The study looked at ozone levels and deaths in 406 cities in 20 countries around the world. It found that overall, about 6,000 deaths a year in those cities could be prevented if stricter air quality standards reduced ozone levels below the WHO-recommended maximum of 100 micrograms per cubic meter of air (mcg/m3).
“Our study confirms the evidence from previous studies on the adverse health impacts associated to the exposure to ground-level ozone,” said lead study author Ana Maria Vicedo-Cabrera of the University of Bern in Switzerland.
“Patients should be aware of the risks of the exposure to high levels of ozone, in particular when their health is already compromised,” Videco-Cabrera said by email.
Air pollution has long been linked to higher risks of heart attacks, strokes, asthma attacks and other respiratory problems with the potential to shorten people’s lifespan. Less is known, however, about how much exposure to ozone levels higher than WHO limits might directly impact longevity, the study team notes.
In the current study, researchers examined data on ozone levels and more than 45 million deaths between 1985 and 2015.
On average, a 10 mcg/m3 increase in ozone during the current and previous day was associated with a 0.18% increased risk of death, the study team found.
Even when cities had ozone concentrations below WHO limits, levels between 70mcg/m3 and 100mcg/m3 were still associated with an increased risk of death during the study period. This suggests that even stricter air quality standards might be needed, the study team concludes.
The study wasn’t designed to determine whether or how ozone exposure might cause premature deaths.
The researchers also didn’t have enough data from certain regions of the world, including South America, Africa, and the Middle East, to craft a truly global estimate of how ozone exposure impacts longevity. The ozone assessment also didn’t look at outdoor versus indoor air quality.

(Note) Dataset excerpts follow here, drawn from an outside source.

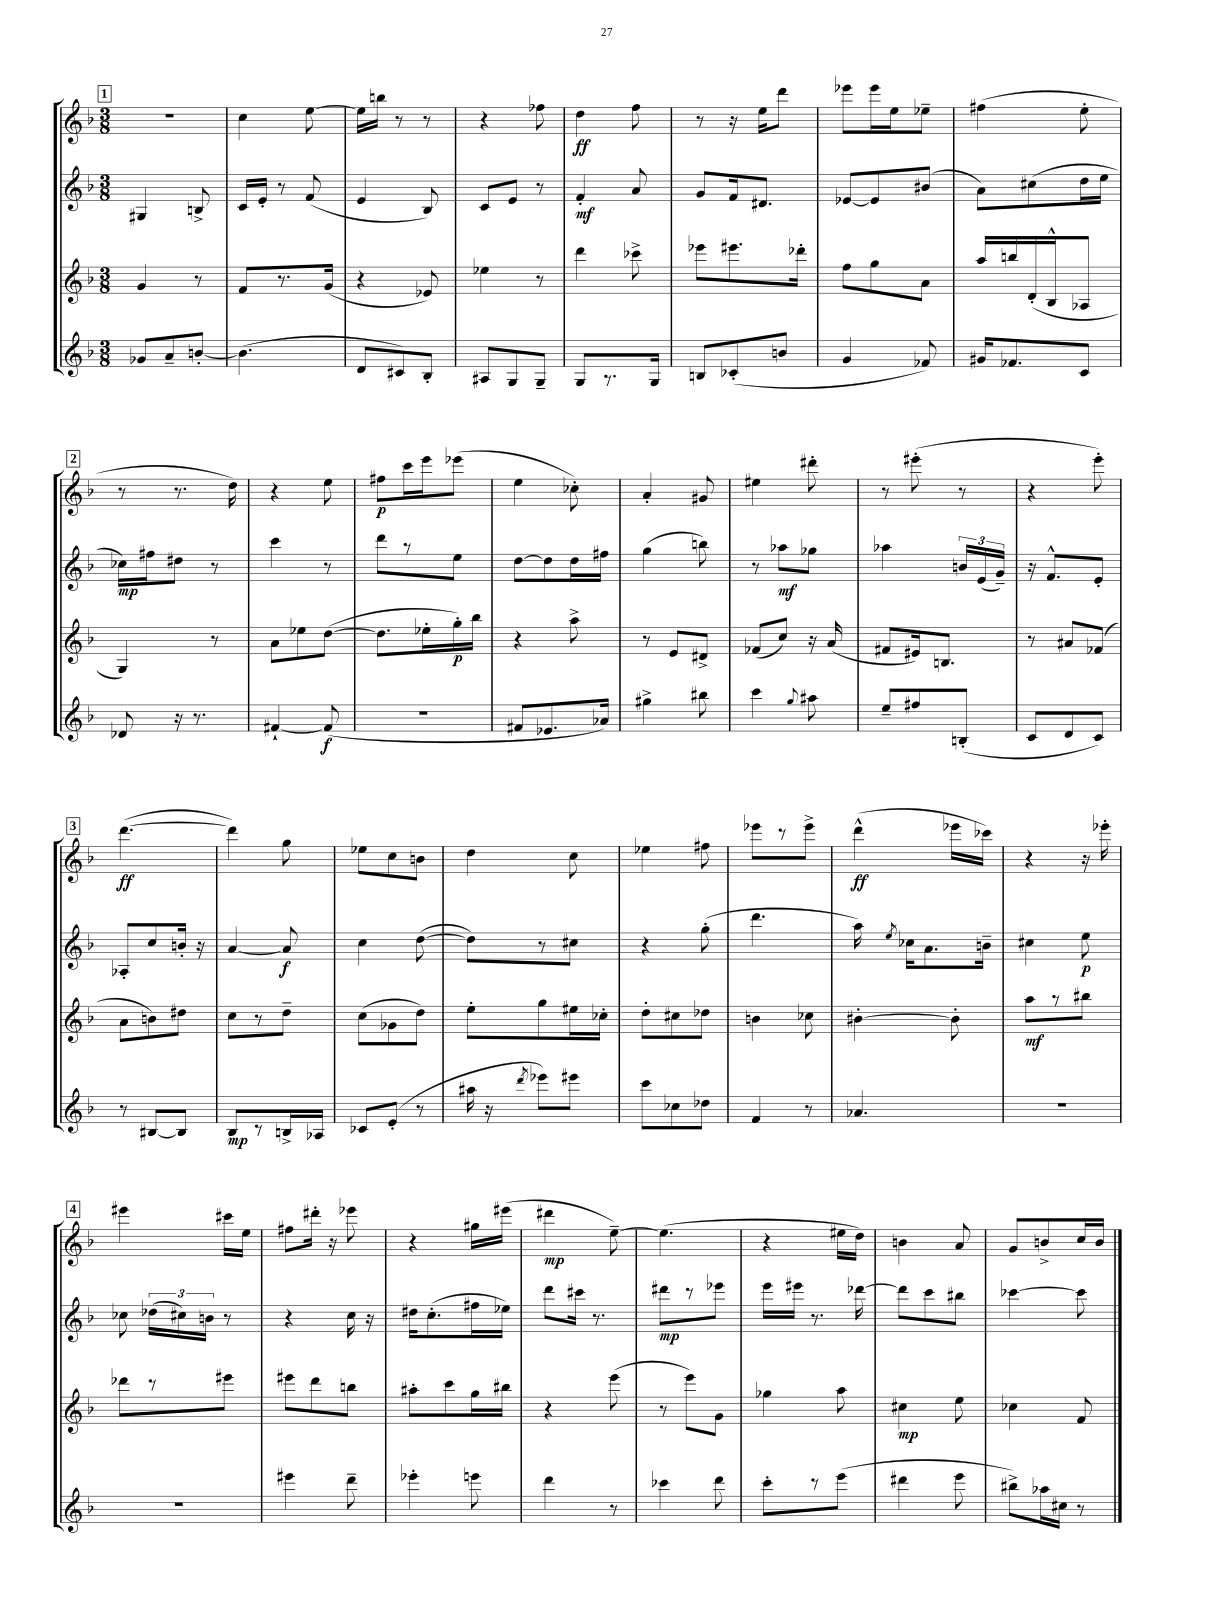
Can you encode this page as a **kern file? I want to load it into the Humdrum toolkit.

**kern	**kern	**kern	**kern
*staff4	*staff3	*staff2	*staff1
*clefG2	*clefG2	*clefG2	*clefG2
*k[b-]	*k[b-]	*k[b-]	*k[b-]
*M3/8	*M3/8	*M3/8	*M3/8
8g-	4g	4G#	4.r
8a~	.	.	.
[8b'	8r	8B^	.
=	=	=	=
(4.b]	8f	16c	4cc
.	.	16e'	.
.	8.r	8r	.
.	.	(8f	[8ee
.	(16g	.	.
=	=	=	=
8d	4r	4e	16ee]
.	.	.	16bb
8c#)	.	.	8r
8B-'	8e-)	8B-)	8r
=	=	=	=
8A#	4ee-	8c	4r
8G	.	8e	.
8G~	8r	8r	8ff-
=	=	=	=
8G	4ddd	4f'	4dd
8.r	.	.	.
.	8ccc-^	8a	8ff
16G	.	.	.
=	=	=	=
8B	8eee-	8g	8r
(8c-'	8.eee#	16f	16r
.	.	8.d#	16ee
8b	.	.	8ddd
.	16ddd-'	.	.
=	=	=	=
4g	8ff	[8e-	8eee-
.	8gg	8e-]	16eee-
.	.	.	16ee
8f-)	8a	(8b#	8ee-~
=	=	=	=
16g#	16aa	8a)	(4ff#
8.f-	16bb	.	.
.	(16d'	(8cc#	.
.	16B-^^	.	.
8c	8A-	16dd	8ee'
.	.	16ee	.
=	=	=	=
8d-	4G)	16cc-)	8r
.	.	16ff#	.
16r	.	8dd#	8.r
8.r	.	.	.
.	8r	8r	.
.	.	.	16dd)
=	=	=	=
[4f#`	8a	4ccc	4r
.	8ee-	.	.
(8f#]	([8dd	8r	8ee
=	=	=	=
4.r	8.dd]	8ddd	8ff#
.	.	8r	16ccc
.	16ee-'	.	16eee
.	16gg')	8ee	(8eee-
.	16bb-	.	.
=	=	=	=
8f#	4r	[8dd	4ee
8.e-	.	8dd]	.
.	8aa^	16dd	8cc-')
16a-)	.	16ff#	.
=	=	=	=
4gg#^	8r	(4gg	4a'
.	8e	.	.
8bb#	8d#^	8bb)	8g#
=	=	=	=
4ccc	(8f-	8r	4ee#
.	8cc)	8aa-	.
8qqgg	.	.	.
8aa#	16r	8gg-	8ddd#'
.	(16a	.	.
=	=	=	=
8ee~	8f#	4aa-	8r
8ff#	16e#)	.	(8eee#'
.	8.B	.	.
(8B'	.	24b	8r
.	.	(24e	.
.	.	24g~)	.
=	=	=	=
8c	8r	16r	4r
.	.	8.f^^	.
8d	8a#	.	.
8c)	(8f-	8e'	8eee')
=	=	=	=
8r	8a	8A-'	([4.ddd
[8B#	8b)	8cc	.
8B#]	8dd#	16b'	.
.	.	16r	.
=	=	=	=
8B-	8cc	[4a	4ddd])
8r	8r	.	.
16B^	8dd~	8a]	8gg
16A-	.	.	.
=	=	=	=
8c-	(8cc	4cc	8ee-
(8e'	8g-	.	8cc
8r	8dd)	([8dd	8b
=	=	=	=
16aa#	8ee'	8dd])	4dd
16r	.	.	.
8qddd	.	.	.
8eee-)	8gg	8r	.
8eee#	16ee#	8cc#	8cc
.	16cc-'	.	.
=	=	=	=
8ccc	8dd'	4r	4ee-
8cc-	8cc#	.	.
8dd-	8dd-	(8gg'	8ff#
=	=	=	=
4f	4b	4.ddd	8eee-
.	.	.	8r
8r	8cc-	.	8eee-^
=	=	=	=
4.a-	[4b#'	16aa)	(4ddd^^
.	.	8qee	.
.	.	16cc-	.
.	.	8.a	.
.	8b#']	.	16eee-
.	.	16b~	16ccc-)
=	=	=	=
4.r	8aa	4cc#	4r
.	8r	.	.
.	8bb#	8ee	16r
.	.	.	16eee-'
=	=	=	=
4.r	8ddd-	8cc-	4eee#
.	8r	(24dd-	.
.	.	24cc#)	.
.	.	24b	.
.	8eee#	8r	16ccc#
.	.	.	16ee
=	=	=	=
4eee#	8eee#	4r	8ff#
.	8ddd	.	16ddd#'
.	.	.	16r
8ddd~	8bb	16cc	8eee-
.	.	16r	.
=	=	=	=
4eee-'	8aa#'	16dd#	4r
.	.	(8.cc'	.
.	8ccc	.	.
8eee	16gg	16ff#	16gg#
.	16bb#	16ee-)	(16eee#
=	=	=	=
4ddd	4r	8ddd	4ddd#
.	.	16ccc#	.
.	.	8.r	.
8r	(8eee	.	[8ee~)
=	=	=	=
4ccc-	8r	8ddd#	(4.ee]
.	8eee)	8r	.
8ddd	8g	8eee-	.
=	=	=	=
8ccc'	4gg-	16eee	4r
.	.	16eee#	.
8r	.	8.r	.
(8eee	8aa	.	16ee#
.	.	[16ddd-	16dd)
=	=	=	=
4ddd#	4cc#	8ddd-]	4b
.	.	8ccc	.
8eee	8ee	8bb#	8a
=	=	=	=
8bb#^)	4cc-	[4ccc-	8g
16aa-	.	.	8b^
16cc#	.	.	.
8r	8f	8ccc-]	16cc
.	.	.	16b
==	==	==	==
*-	*-	*-	*-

“We don’t fully understand the entire pathway from ozone exposure to mortality,” said Dr. Frank Gilliland, a researcher at the University of Southern California in Los Angeles who wasn’t involved in the study.
“We do know that ozone is a toxic gas that produces airway and systemic oxidative damage and inflammation when inhaled these adverse effects are likely to have large impacts on those with health problems such as respiratory conditions or who are frail from aging,” Gilliland said by email.